Find the answer to your Linux question:
Page 1 of 2 1 2 LastLast
Results 1 to 10 of 17
Hello all, I am struggling trying to find the cause of a hardlock under heavy IO. First things first: Hardware: lshw attached, in short: ASUS ncch-dl (dual xeon, i875 chipset) ...
Enjoy an ad free experience by logging in. Not a member yet? Register.
  1. #1
    Just Joined!
    Join Date
    Aug 2009
    Posts
    12

    Question Need help debugging hard lock on high disk activity


    Hello all,
    I am struggling trying to find the cause of a hardlock under heavy IO. First things first:
    Hardware:
    lshw attached, in short:
    ASUS ncch-dl (dual xeon, i875 chipset)
    Nvidia Quadro FX 4000
    Adaptex 2120s U320 SCSI Raid controller on PCIX 66MHz, 4 drives on RAID0

    Symptoms:
    System often hangs on heavy disk I/O (i.e. dd if=/dev/zero of=test bs=1M count=1024, installing a package, etc.).
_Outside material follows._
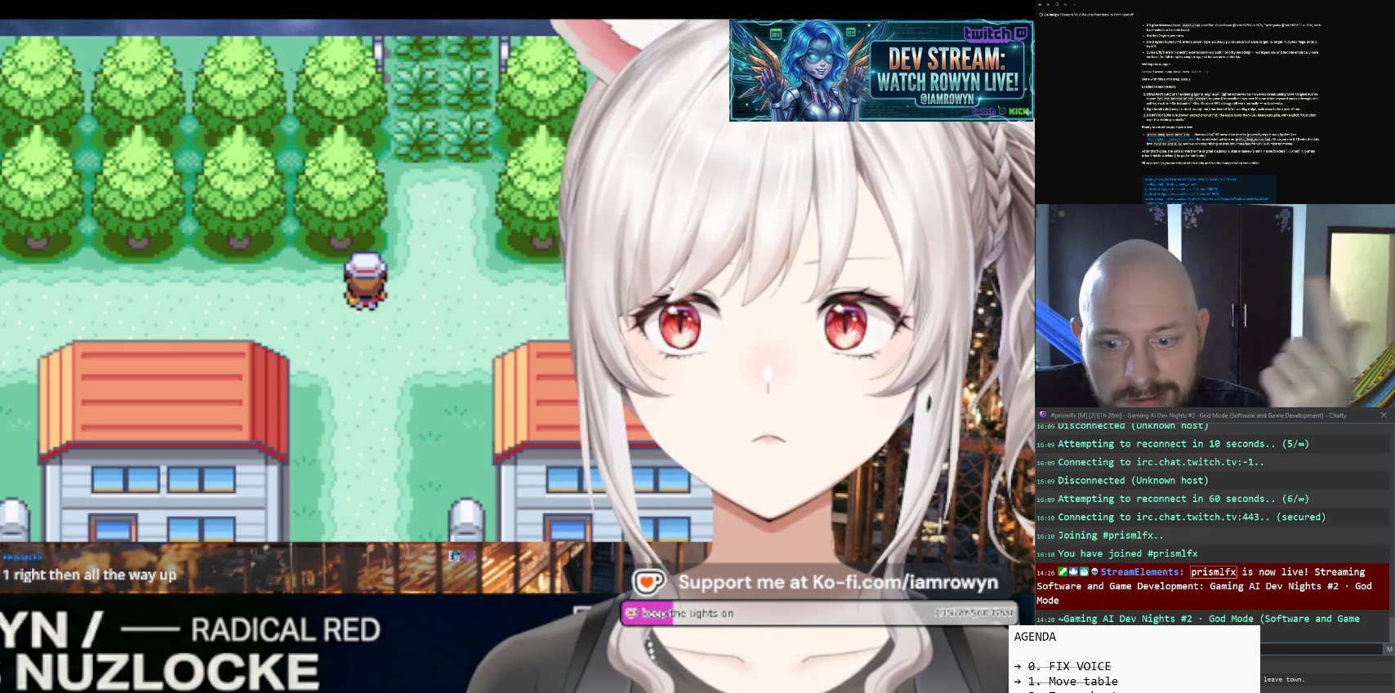
{"buttons": ["DPAD_RIGHT"], "events": []}
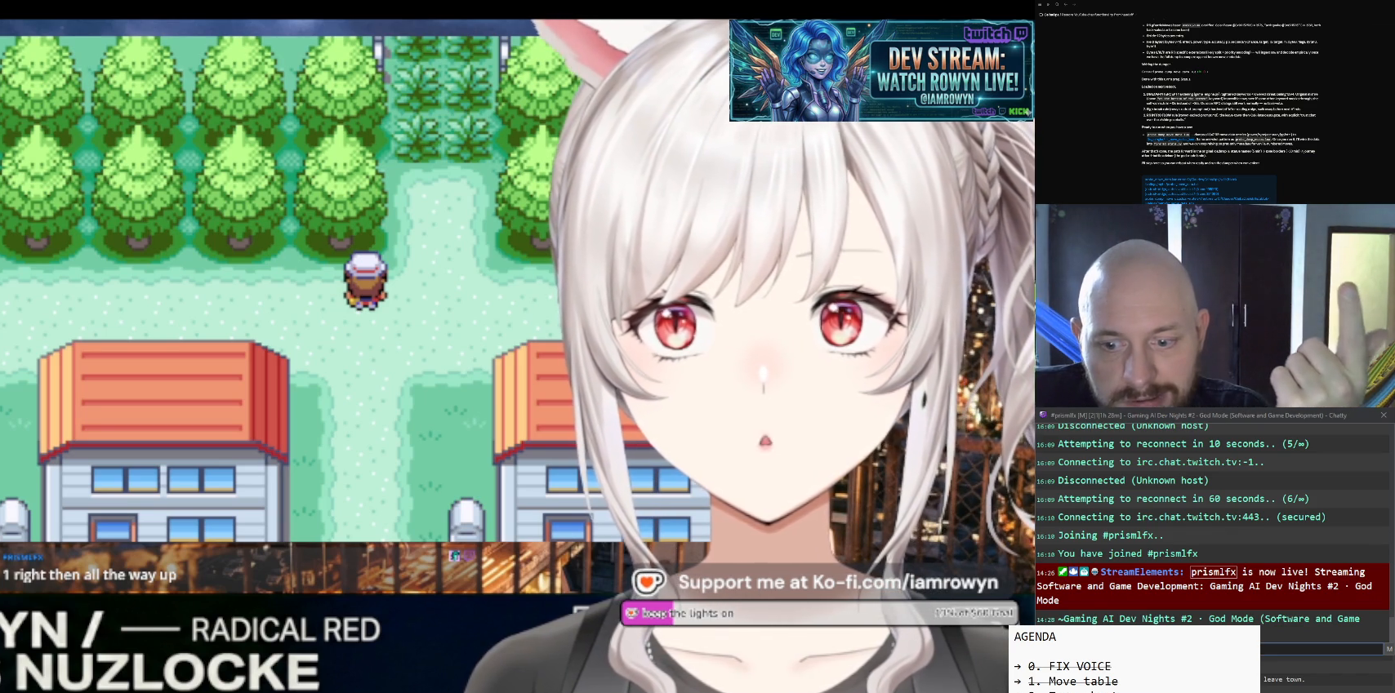
{"buttons": ["DPAD_RIGHT"], "events": []}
Keyboard and mouse are completely dead, including numlock and capslock. Happens both when using the GUI or a virtual terminal. While on the GUI it looks like a complete system freeze, under the virtual terminal I can still see the cursor blinking, making me rather think of a kernel deadlock than a system freeze.

    My efforts so far:
    It is not a distribution specific issue, I tested from kernel 2.6.24 onwards and always got the issue.
    It is not a hardware failure since the system is rock solid on pcbsd. I tried three different raid controllers, both from adaptec and lsi, but it made no difference. I tested the RAM will memtest, no problems.
    I can not find any indication of nearing failure in any system log. I tried enabling nmi_watchdog from GRUB, but kernel log stays empty and system still hangs.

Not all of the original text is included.